## EXERCISE INPUT
»»
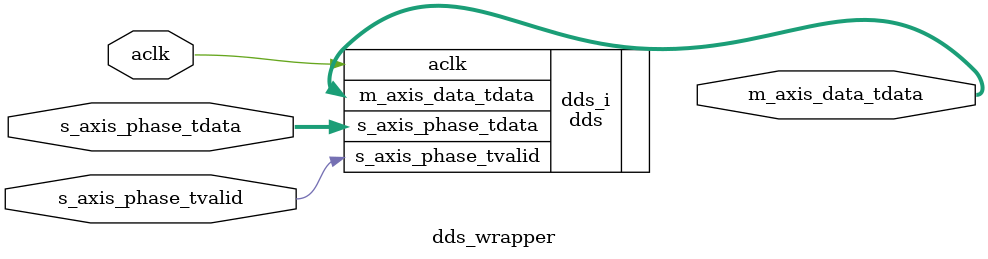
<source format=v>
`timescale 10ns/10ns

module dds_wrapper(
  aclk,
  s_axis_phase_tvalid,
  s_axis_phase_tdata,
  m_axis_data_tdata);
  
  input aclk;
  input s_axis_phase_tvalid;
  input [31:0]s_axis_phase_tdata;
  output [47:0]m_axis_data_tdata;

  wire aclk;
  wire s_axis_phase_tvalid;
  wire [31:0]s_axis_phase_tdata;
  wire [47:0]m_axis_data_tdata;

  dds dds_i(
    .aclk(aclk),
    .m_axis_data_tdata(m_axis_data_tdata),
    .s_axis_phase_tdata(s_axis_phase_tdata),
    .s_axis_phase_tvalid(s_axis_phase_tvalid));
        
endmodule

</source>
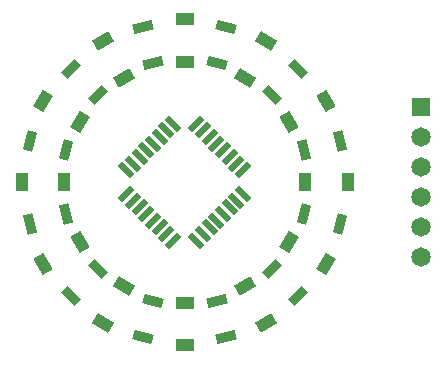
<source format=gbl>
%FSLAX33Y33*%
%MOMM*%
%AMRect-W820710-H1670710-RO1.083*
21,1,0.82071,1.67071,0.,0.,165*%
%AMRect-W1000000-H1600000-RO0.833*
21,1,1.,1.6,0.,0.,210*%
%AMRect-W1500000-H550000-RO0.750*
21,1,1.5,0.55,0.,0.,225*%
%AMRect-W550000-H1500000-RO0.750*
21,1,0.55,1.5,0.,0.,225*%
%AMRect-W820710-H1670710-RO0.250*
21,1,0.82071,1.67071,0.,0.,315*%
%AMRect-W1000000-H1600000-RO1.667*
21,1,1.,1.6,0.,0.,59*%
%AMRect-W1000000-H1600000-RO1.000*
21,1,1.,1.6,0.,0.,180*%
%AMRect-W1000000-H1600000-RO0.500*
21,1,1.,1.6,0.,0.,270*%
%AMRect-W820710-H1670710-RO1.417*
21,1,0.82071,1.67071,0.,0.,104*%
%AMRect-W820710-H1670710-RO1.917*
21,1,0.82071,1.67071,0.,0.,14*%
%AMRect-W820710-H1670710-RO0.917*
21,1,0.82071,1.67071,0.,0.,194*%
%AMRect-W1000000-H1600000-RO0.667*
21,1,1.,1.6,0.,0.,239*%
%AMRect-W1000000-H1600000-RO0.167*
21,1,1.,1.6,0.,0.,329*%
%AMRect-W1000000-H1600000-RO1.333*
21,1,1.,1.6,0.,0.,120*%
%AMRect-W820710-H1670710-RO1.750*
21,1,0.82071,1.67071,0.,0.,45*%
%AMRect-W820710-H1670710-RO0.583*
21,1,0.82071,1.67071,0.,0.,255*%
%AMRect-W1000000-H1600000-RO0.333*
21,1,1.,1.6,0.,0.,300*%
%AMRect-W1000000-H1600000-RO1.167*
21,1,1.,1.6,0.,0.,149*%
%AMRect-W1000000-H1600000-RO1.500*
21,1,1.,1.6,0.,0.,90*%
%AMRect-W820710-H1670710-RO1.583*
21,1,0.82071,1.67071,0.,0.,75*%
%AMRect-W820710-H1670710-RO1.250*
21,1,0.82071,1.67071,0.,0.,135*%
%AMRect-W1000000-H1600000-RO1.833*
21,1,1.,1.6,0.,0.,30*%
%AMRect-W820710-H1670710-RO0.417*
21,1,0.82071,1.67071,0.,0.,284*%
%AMRect-W820710-H1670710-RO0.083*
21,1,0.82071,1.67071,0.,0.,345*%
%AMRect-W820710-H1670710-RO0.750*
21,1,0.82071,1.67071,0.,0.,225*%
%ADD10Rect-W820710-H1670710-RO1.083*%
%ADD11Rect-W1000000-H1600000-RO0.833*%
%ADD12Rect-W1500000-H550000-RO0.750*%
%ADD13Rect-W550000-H1500000-RO0.750*%
%ADD14Rect-W820710-H1670710-RO0.250*%
%ADD15Rect-W1000000-H1600000-RO1.667*%
%ADD16Rect-W1000000-H1600000-RO1.000*%
%ADD17Rect-W1000000-H1600000-RO0.500*%
%ADD18Rect-W820710-H1670710-RO1.417*%
%ADD19Rect-W820710-H1670710-RO1.917*%
%ADD20Rect-W820710-H1670710-RO0.917*%
%ADD21Rect-W1000000-H1600000-RO0.667*%
%ADD22Rect-W1000000-H1600000-RO0.167*%
%ADD23Rect-W1000000-H1600000-RO1.333*%
%ADD24Rect-W820710-H1670710-RO1.750*%
%ADD25R,1.X1.6*%
%ADD26Rect-W820710-H1670710-RO0.583*%
%ADD27Rect-W1000000-H1600000-RO0.333*%
%ADD28Rect-W1000000-H1600000-RO1.167*%
%ADD29Rect-W1000000-H1600000-RO1.500*%
%ADD30Rect-W820710-H1670710-RO1.583*%
%ADD31Rect-W820710-H1670710-RO1.250*%
%ADD32Rect-W1000000-H1600000-RO1.833*%
%ADD33R,1.65X1.65*%
%ADD34C,1.65*%
%ADD35Rect-W820710-H1670710-RO0.417*%
%ADD36Rect-W820710-H1670710-RO0.083*%
%ADD37Rect-W820710-H1670710-RO0.750*%
D10*
%LNbottom copper_traces*%
%LNbottom copper component 8aa275ccca7feb41*%
G01*
X13112Y-3513D03*
X10070Y-2698D03*
%LNbottom copper component e9943314145f358e*%
D11*
X-8833Y-5100D03*
X-11951Y-6900D03*
%LNbottom copper component 808e261540aafebd*%
D12*
X0990Y4950D03*
X1556Y4384D03*
X2121Y3818D03*
X2687Y3253D03*
X3253Y2687D03*
X3818Y2121D03*
X4384Y1556D03*
X4950Y0990D03*
X-0990Y-4950D03*
X-1556Y-4384D03*
X-2121Y-3818D03*
X-2687Y-3253D03*
X-3253Y-2687D03*
X-3818Y-2121D03*
X-4384Y-1556D03*
X-4950Y-0990D03*
D13*
X4950Y-0990D03*
X4384Y-1556D03*
X3818Y-2121D03*
X3253Y-2687D03*
X2687Y-3253D03*
X2121Y-3818D03*
X1556Y-4384D03*
X0990Y-4950D03*
X-4950Y0990D03*
X-4384Y1556D03*
X-3818Y2121D03*
X-3253Y2687D03*
X-2687Y3253D03*
X-2121Y3818D03*
X-1556Y4384D03*
X-0990Y4950D03*
%LNbottom copper component 8ee4650f91a34d82*%
D14*
X-9599Y9599D03*
X-7372Y7372D03*
%LNbottom copper component e9ee5f17190bf123*%
D15*
X5100Y8833D03*
X6900Y11951D03*
%LNbottom copper component 5aece739fc2b3f2f*%
D16*
X-10200Y0D03*
X-13800Y0D03*
%LNbottom copper component 0c473b9a4507b8da*%
D17*
X0Y-10200D03*
X0Y-13800D03*
%LNbottom copper component db2630d93448bc16*%
D18*
X3513Y-13112D03*
X2698Y-10070D03*
%LNbottom copper component cdadfba74f59bf90*%
D19*
X-13112Y-3513D03*
X-10070Y-2698D03*
%LNbottom copper component a993848d88c5d4a7*%
D20*
X13112Y3513D03*
X10070Y2698D03*
%LNbottom copper component 70ba74aca821d651*%
D21*
X-5100Y-8833D03*
X-6900Y-11951D03*
%LNbottom copper component 2fcad440e7df3c95*%
D22*
X8833Y-5100D03*
X11951Y-6900D03*
%LNbottom copper component db9e794937d022a8*%
D23*
X-5100Y8833D03*
X-6900Y11951D03*
%LNbottom copper component 0d551f7f90ed14d1*%
D24*
X-9599Y-9599D03*
X-7372Y-7372D03*
%LNbottom copper component 619521feefd1df79*%
D25*
X10200Y0D03*
X13800Y0D03*
%LNbottom copper component 505b42804c31b728*%
D26*
X3513Y13112D03*
X2698Y10070D03*
%LNbottom copper component 13d7b99a4e69ae30*%
D27*
X5100Y-8833D03*
X6900Y-11951D03*
%LNbottom copper component f59111818d0ab364*%
D28*
X-8833Y5100D03*
X-11951Y6900D03*
%LNbottom copper component 4f0af1f200f7ceea*%
D29*
X0Y10200D03*
X0Y13800D03*
%LNbottom copper component 4382c10fe1831511*%
D30*
X-3513Y-13112D03*
X-2698Y-10070D03*
%LNbottom copper component 8231672d914e720a*%
D31*
X9599Y-9599D03*
X7372Y-7372D03*
%LNbottom copper component 693438da68d23a3f*%
D32*
X8833Y5100D03*
X11951Y6900D03*
%LNbottom copper component 839ca551680f491d*%
D33*
X20000Y6350D03*
D34*
X20000Y3810D03*
X20000Y1270D03*
X20000Y-1270D03*
X20000Y-3810D03*
X20000Y-6350D03*
%LNbottom copper component 1d2d553dd21097b4*%
D35*
X-3513Y13112D03*
X-2698Y10070D03*
%LNbottom copper component 9e10f6db4a21fd8f*%
D36*
X-13112Y3513D03*
X-10070Y2698D03*
%LNbottom copper component 413fa2ab739e4b5a*%
D37*
X9599Y9599D03*
X7372Y7372D03*
M02*
</source>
««
## WHAT YOU HAVE TO DO
Would you transcribe, unchanged, every line of the material from the one containing "X-2698Y10070D03*" to the very end, including both, and nothing else?

## OUTPUT FOR THIS TASK
X-2698Y10070D03*
%LNbottom copper component 9e10f6db4a21fd8f*%
D36*
X-13112Y3513D03*
X-10070Y2698D03*
%LNbottom copper component 413fa2ab739e4b5a*%
D37*
X9599Y9599D03*
X7372Y7372D03*
M02*
</source>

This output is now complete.